YOUR TASK —
Find each line in the rows below that contains the word "label" and copy every such line in full.

Items from a data source

--------------------------------

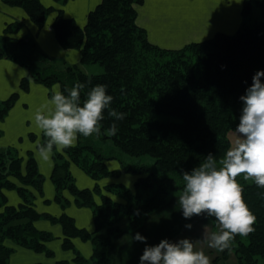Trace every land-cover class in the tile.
I'll return each instance as SVG.
<instances>
[{
  "label": "trees",
  "instance_id": "trees-1",
  "mask_svg": "<svg viewBox=\"0 0 264 264\" xmlns=\"http://www.w3.org/2000/svg\"><path fill=\"white\" fill-rule=\"evenodd\" d=\"M1 2L22 8L37 28L45 24L48 10L38 0ZM139 2L102 0L89 13L83 28L65 19L61 12L57 13L52 23L57 42L64 49L79 50L81 65L102 67L99 74L82 73L76 66L58 68L47 58L37 57L32 47L26 49L22 40L0 48V59L10 60L27 71L20 82L21 91H27L29 81L48 88L59 83L62 91L79 82L85 85L81 93L83 100L92 87L103 84L113 97L110 109L125 114L122 120H116L108 116L106 109L100 135H80L75 147L60 153L54 148L53 200L64 209L69 200L63 193L69 191L77 207L91 210L93 232L76 227L74 220L65 214L57 218L39 214L35 201L42 195L43 178L32 155L27 152L23 170L24 160L15 150L0 153V264H8L12 253L5 242L53 256L45 245L52 240L51 234L37 230L34 225L39 220L61 227V247L74 252V264H110L107 252L112 237L123 230L122 220L126 219L128 224L125 230H137L146 215L163 207L172 196L182 194L183 172L198 167L209 153L219 163L230 149L227 133L239 124L242 110L239 98L251 85L253 75L264 70V0H244L242 13L245 18L251 16L252 7L259 10L260 19L255 25L245 24L233 36L218 34L178 51L162 50L147 42L144 32L135 23L134 5ZM20 27L19 22L9 24L4 33L16 34ZM187 50L192 52L195 61L172 58L159 63L160 59ZM148 54L155 59L147 58ZM140 70L145 72L144 78H138L136 72ZM17 97L13 95L0 104L1 117L12 108ZM113 123L117 126V134L108 136L105 132ZM100 140H109L116 154H104L97 147ZM122 156H148L152 162L127 165L120 161ZM110 160L120 161L118 171L107 169L106 162ZM71 166L95 181L94 188L78 189L69 174ZM121 174L137 177L134 191L121 185L99 186L101 179ZM9 176L16 178L21 186L9 182ZM237 181L244 189L245 203L256 218L253 231L247 236H235L230 248L213 264H224L230 255L234 257V264H264V187L246 180L243 175L238 176ZM102 188L111 191L120 201L101 195ZM4 189L16 190L21 199L18 207L6 205ZM94 194L99 195L101 204L95 203ZM75 238L91 243L92 254L88 260L75 251L72 244ZM56 264L69 263L58 261Z\"/></svg>",
  "mask_w": 264,
  "mask_h": 264
},
{
  "label": "crops",
  "instance_id": "crops-1",
  "mask_svg": "<svg viewBox=\"0 0 264 264\" xmlns=\"http://www.w3.org/2000/svg\"><path fill=\"white\" fill-rule=\"evenodd\" d=\"M38 1L48 10L42 28H37L22 8L6 6L0 0V39L2 41L0 46L10 45L22 40L26 43V49L32 47V51L37 57L47 58L51 64L58 68L76 66L82 73L99 74V72L91 73V71L85 70L91 65H81L79 50L64 49L60 46L53 33L52 23L57 13L61 12L65 19L72 20L79 28H83L86 25L89 13L102 0ZM139 1L134 5L135 23L144 32L147 42L162 50L178 51L187 45L210 40L218 34L233 36L242 29L243 25L247 24V18L242 13L244 0ZM254 11L257 12L256 7H252L251 12ZM18 22L21 27L16 34L4 33L7 25ZM26 76L27 71L25 68L10 60L0 59V104L9 100L13 95L18 96L7 114L3 117L0 116V153L10 149L15 150L19 158L26 160L27 152H29L36 162L37 169L50 175V182L46 183L47 192L45 196H38L35 201V209L39 214H47L55 218L65 214L74 220L76 227L93 232L94 221L90 209L77 207L71 197L68 198L69 204L64 209L53 202L55 189L51 181V174L54 163L53 161L51 163L44 162L36 156L35 145L37 141L44 143L46 140L33 122L36 109L51 98L53 85L48 88L42 84L29 81L27 91L23 92L20 89V82ZM112 161H114V164ZM106 165L110 172L120 169L115 160L107 161ZM70 170L75 178L81 179L80 184H85L83 189H88L87 186L90 185L95 186V181L91 182L93 180L88 178L79 168L71 166ZM106 180L107 184L104 182ZM136 181L137 177L133 175L121 174L119 177L103 178L98 183L100 187H105L109 184L111 186L112 184L115 185L114 182H116L115 186L121 185L131 190L135 188ZM43 188L45 190L44 184ZM77 188L82 189L80 186ZM179 197L180 195L172 196L163 207L146 215L137 230L129 232L123 228L120 233L114 235L107 252L110 264H139V258L143 254L145 243L133 239L136 233H140L147 238V245H156L162 239L173 242L183 238H190L194 241L199 240L205 230L204 226H207V230L210 231L209 217L203 215L193 216L191 219L183 217L182 209L178 204ZM45 201L49 203H44ZM188 224L192 225L190 229L186 227ZM34 225L37 230L51 234L52 240L45 245L55 240L59 255L50 258L44 253L33 254L44 255L41 258L40 256H31L34 260L44 263L32 264H56L58 261H67L69 264H74V252L64 251L61 247L63 234L59 225L46 220H39ZM72 244L75 251L84 259L88 260L91 257L92 245L90 242H83L75 238L72 239ZM10 245L11 248L13 247L12 252L20 251L22 255L27 257L30 253H35ZM197 247L211 258V264L223 253L208 248L204 243L198 244ZM48 250L55 255L54 251ZM226 262L227 264H234V257L230 255L229 260ZM11 263L13 264V262Z\"/></svg>",
  "mask_w": 264,
  "mask_h": 264
},
{
  "label": "clouds",
  "instance_id": "clouds-1",
  "mask_svg": "<svg viewBox=\"0 0 264 264\" xmlns=\"http://www.w3.org/2000/svg\"><path fill=\"white\" fill-rule=\"evenodd\" d=\"M264 70H258L252 83L240 96L242 110L239 124L235 128L234 146L217 163L209 153L203 163L191 172H183L185 186L178 199L183 217L206 216L215 219L216 231H204L199 240L190 238L170 241L162 239L156 245H147V238L136 233L133 239L145 243L139 264H211V258L197 245L204 243L208 248L223 252L230 248L235 236H247L253 231L255 216L245 203L244 189L237 177L243 175L264 187ZM85 85L76 83L71 89L61 90L59 83L52 86V95L36 109L33 122L47 138L37 141L35 154L38 159L51 163L55 151L73 148L78 137L100 135L105 110L108 116L122 120L124 113L110 109L113 97L107 86L97 84L81 99ZM67 93V94H65ZM113 123L105 132L117 134ZM191 228L192 225H186Z\"/></svg>",
  "mask_w": 264,
  "mask_h": 264
},
{
  "label": "rangeland",
  "instance_id": "rangeland-1",
  "mask_svg": "<svg viewBox=\"0 0 264 264\" xmlns=\"http://www.w3.org/2000/svg\"><path fill=\"white\" fill-rule=\"evenodd\" d=\"M255 8V7H254ZM256 10V9H255ZM56 18V17H55ZM259 10L257 9V12H252V14H251V16L249 17V18H247L246 19V23H247V25L248 26H253V25H255L256 23H258V21H259ZM54 22V21H53ZM2 44V41H1V39H0V45ZM3 46H0V48H2ZM149 57H151L152 58V61L155 59V57H153L151 54H148L147 55V58H149ZM172 58H175V59H178V60H180V61H182V60H188V61H195V59H194V57H192V52L190 51V50H187V51H181L180 53H178V54H176V55H172V56H170V57H166L165 59H160V61H159V63L160 64H163L164 63V61H166V60H170V59H172ZM86 71H91V73H97V72H99V73H102V71H103V69H102V67H100L99 65H96V66H90L89 68H86L85 69ZM136 70H134L133 72H135ZM136 74H138V78H144L145 77V72H143L142 70H140V71H138V72H136ZM234 132H235V129H233V130H230L228 133H227V139L229 140V142H230V147H232V146H234V142H235V139H236V137H235V135H234ZM47 138L45 137V140H46ZM97 142H99L98 143V145H97V147H99V148H101L102 149V151L104 152V154H106V155H109V156H111V155H113L114 153L116 154V149L112 146V144H111V142L108 140V141H103V140H100V141H97ZM58 152V151H57ZM27 159V158H26ZM52 161H53V159H52ZM122 163H125V164H127V165H131V164H135V165H137L138 163L139 164H149V163H151L152 162V159L150 158V157H148V156H144V157H140V158H136V157H134V158H132V157H128V156H122L121 157V160H120ZM120 161H118V160H115V163L116 164H118L119 165V167H120V165H121V163H120ZM8 163V162H7ZM112 163L114 164V161H112ZM24 167H25V160H24V162L22 161V169L24 170ZM76 167V166H75ZM38 171H39V174L42 176V178H43V183H42V195L43 196H45V193L47 192V187H46V183H48V182H50V175H48V174H46L43 170H39L38 169ZM82 171V170H81ZM84 173V172H83ZM69 174H70V176H71V178H72V180H73V183L75 184V186L76 187H82V189L84 188V185L85 184H80L82 181H81V179L80 178H75V176L74 175H72V172H71V170H70V167H69ZM85 174V173H84ZM130 175H132V174H130ZM88 176V175H87ZM88 178H90L89 176H88ZM8 180H9V182H12V183H14L17 187H19V186H21L20 185V183L16 180V178H14V177H11V176H9L8 177ZM91 180V179H90ZM91 182H94V181H91ZM105 182V184H107V180L106 181H104ZM137 182V181H136ZM115 183V185L117 184L116 182H114ZM125 183V182H124ZM43 184H44V187H45V190H44V188H43ZM126 184V183H125ZM100 185V184H99ZM127 185V184H126ZM93 187H94V185H90V186H87V188L88 189H93ZM110 188L111 187H113V185L112 186H109ZM127 188V187H126ZM79 189V188H78ZM128 189V188H127ZM32 190V189H31ZM102 192L100 193L101 195H104V196H106V197H111V199L113 200V201H115V202H118V201H120L119 200V198H117V196L116 195H112V193H111V191H107V189H104L103 190V188H102V190H101ZM131 191H134L133 189H131ZM32 192H33V195H34V197H36V195H35V193H34V191L32 190ZM2 194L5 196V198H6V205H8V206H15V207H18V205L21 203V199H20V197H19V195L17 194V192H16V190H14V189H4V190H2ZM54 196H55V194H54ZM63 197H65V198H72V196H71V194L69 193V191H65L64 193H63ZM93 199H94V201H95V203L96 204H101V200H100V197H99V195H95L94 194V196H93ZM34 200H35V198H34ZM37 200V199H36ZM34 202V201H33ZM53 202H54V200H53ZM55 203V202H54ZM56 204V203H55ZM1 209H3V207H1ZM1 211V210H0ZM204 217H206V216H204ZM208 218V217H207ZM208 219H210L209 220V227H210V231H216V230H218V226H217V224H216V221H215V219L214 218H212V217H209ZM127 221H126V219H124V220H122V222L120 223V227L121 228H126L127 227ZM5 245H8L9 246V248L11 247V245L8 243V242H5ZM13 248V247H12ZM11 248V249H12ZM46 248L47 249H50V250H52V251H54L55 253V255H53L52 257H50V258H53L54 256H58L59 255V253H58V251H57V248H56V245H55V240H53L50 244H47L46 245ZM33 254H36V253H30L29 254V257H27V256H24V255H22V253H20V251H16V252H12L11 254H10V256H9V258H10V264H12L11 262H13V264H32V263H44V262H42V261H36V260H34L31 256H40V258L42 257V256H44V255H33ZM215 257H217V256H215ZM45 259H47V258H45ZM8 264H9V259H8ZM225 264H227V262L225 263Z\"/></svg>",
  "mask_w": 264,
  "mask_h": 264
}]
</instances>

--------------------------------

ANSWER BELOW —
  "label": "trees",
  "label": "crops",
  "label": "clouds",
  "label": "rangeland",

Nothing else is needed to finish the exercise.